Nigeria’s recently declared National Security Emergency may fail to deliver lasting peace unless it is complemented by state policing reforms and the institutional deployment of forest guards to reclaim ungoverned spaces, according to a new report by public policy think-tank Nextier.
The report warns that although President Bola Ahmed Tinubu’s declaration of a National Security Emergency on 26 November 2025 sent a strong political signal, its current structure is “in danger of becoming a kinetic stopgap rather than a transformative security strategy” if it continues to rely largely on troop expansion.
Authored by governance and peacebuilding expert at Nextier, Dr Ndidi (Anyanwu) Njoku, the analysis argues that insecurity in Nigeria has become increasingly mobile, economically driven and rooted in governance vacuums—dynamics that cannot be reversed by recruitment-heavy or reactive security responses alone.
“The evidence is clear: insecurity is no longer confined to traditional epicentres,” the report states, noting that armed groups now adapt faster than the state’s reactive deployments.

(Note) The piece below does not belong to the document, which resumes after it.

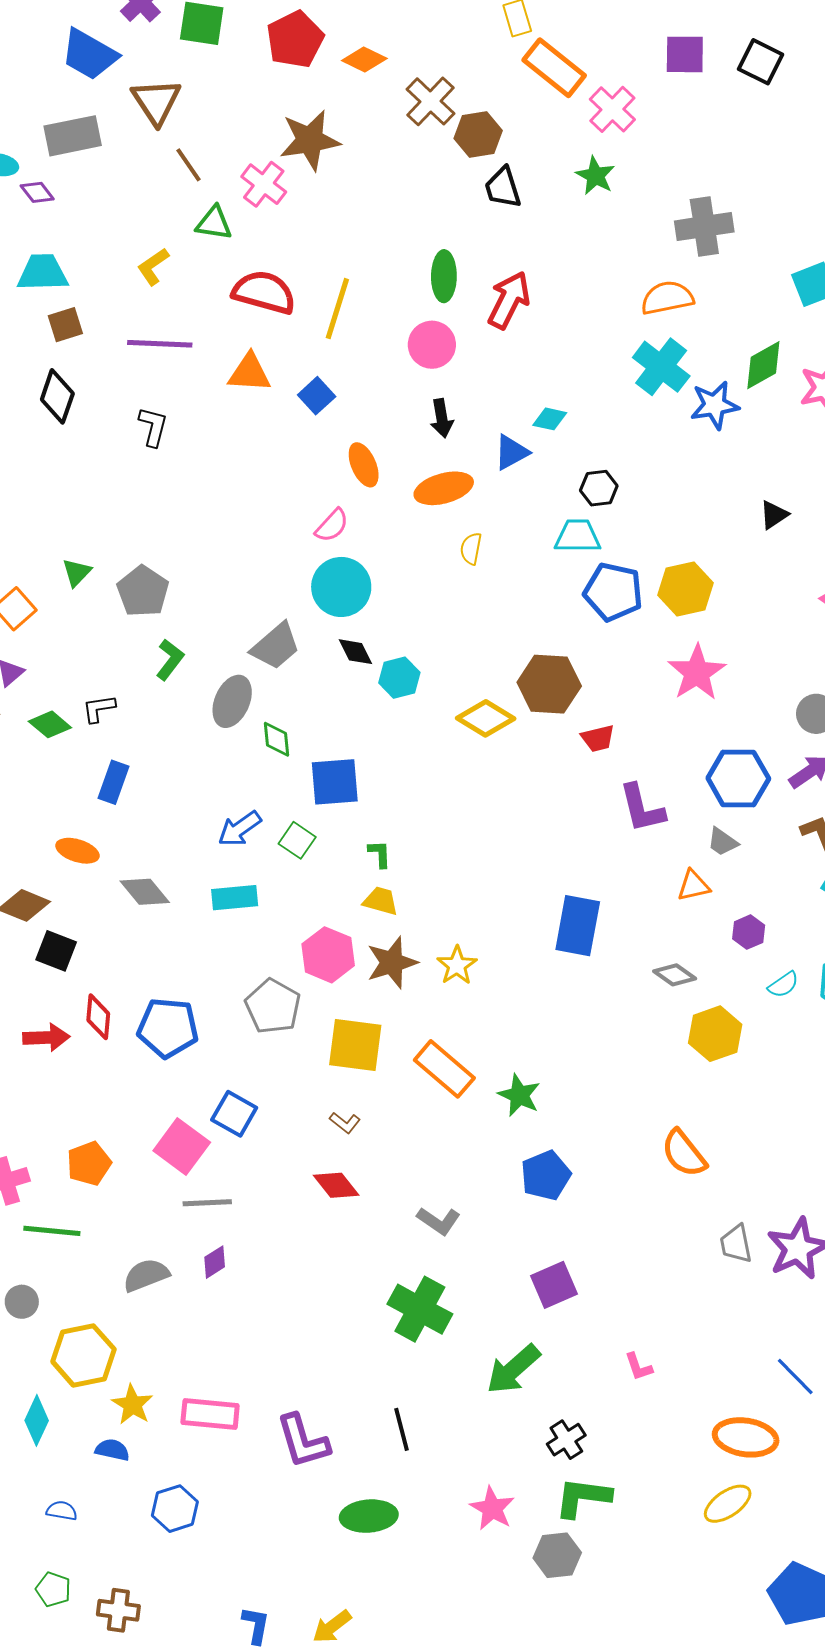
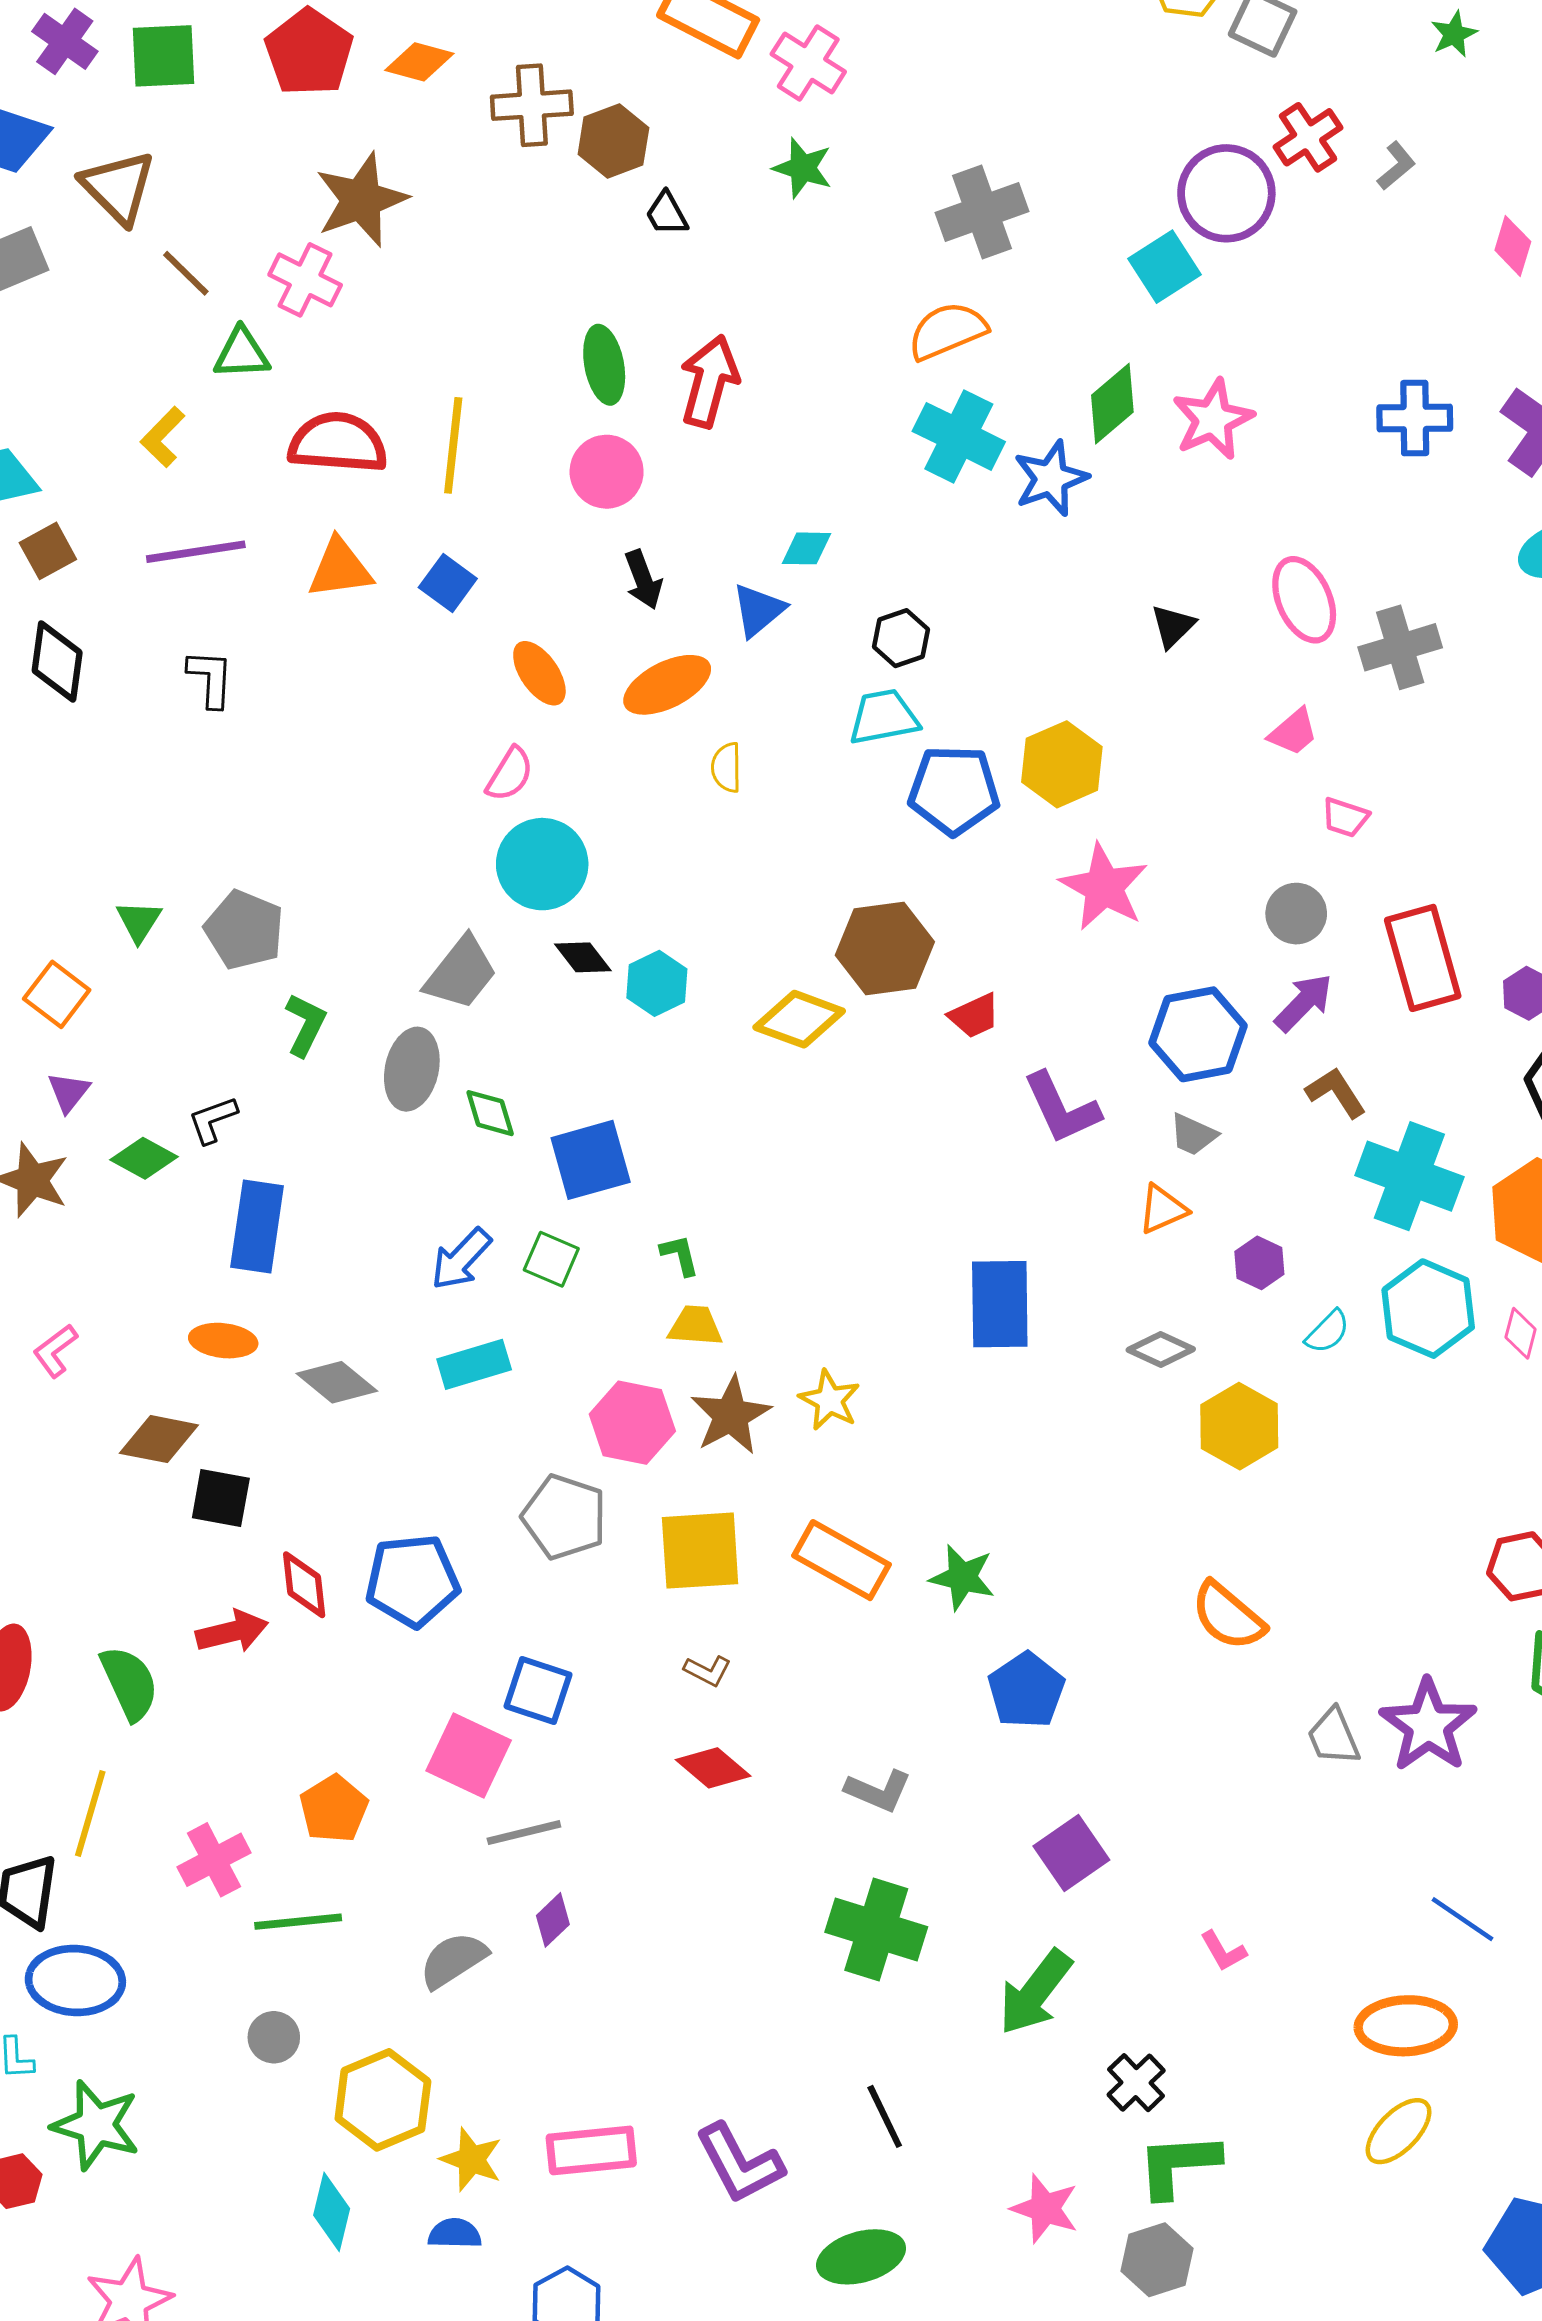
brown cross: (431, 101) -> (532, 105), turned -36
black trapezoid: (503, 188) -> (667, 214), size x0.7
blue rectangle: (114, 782) -> (257, 1227), size x1.4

The report noted that without reforms that prioritise intelligence integration, community trust, economic stabilisation and gender inclusion, Nigeria risks repeating cycles of overstretch and reactive security operations.
To avert this outcome, the report outlines policy recommendations anchored on a new national security paradigm, calling for a shift away from force-based responses toward intelligence dominance, territorial governance and community partnership.
Central to this approach is the urgent establishment of integrated intelligence fusion centres linking the Department of State Services (DSS), police and military intelligence with state-level security actors.
These centres, the report says, should connect real-time threat detection directly to rapid-response units to enable prevention rather than post-attack reaction.
Another major recommendation is denying armed groups access to ungoverned spaces, just as the report calls for the institutionalisation of forest guards and their integration with border security and agro-ranger units to regain control of forest corridors and rural sanctuaries used by non-state armed groups.
At the grassroots level, Nextier urges stronger Local Government Area security coordination, revitalisation of traditional justice systems and the expansion of community policing to resolve land and resource disputes before they escalate into violence.
Human rights compliance and transparent oversight, the report adds, must be treated as operational necessities rather than optional safeguards, warning that abuses and shrinking civic space erode public trust, weaken intelligence flows and ultimately fuel insecurity.
On policing reform, Nextier supports the President’s proposal to amend the Police Act to allow state policing but cautions that it must be pursued as a sequenced institutional reform, not an emergency fix.
The report stresses the need for enforceable federal standards, mandatory intelligence sharing and independent oversight mechanisms to prevent abuse.
The report concludes that emergency security measures must be paired with targeted socioeconomic interventions, including livelihood programmes, rural development initiatives and reintegration pathways for at-risk youth, to reduce recruitment into armed groups and prevent relapse into violence.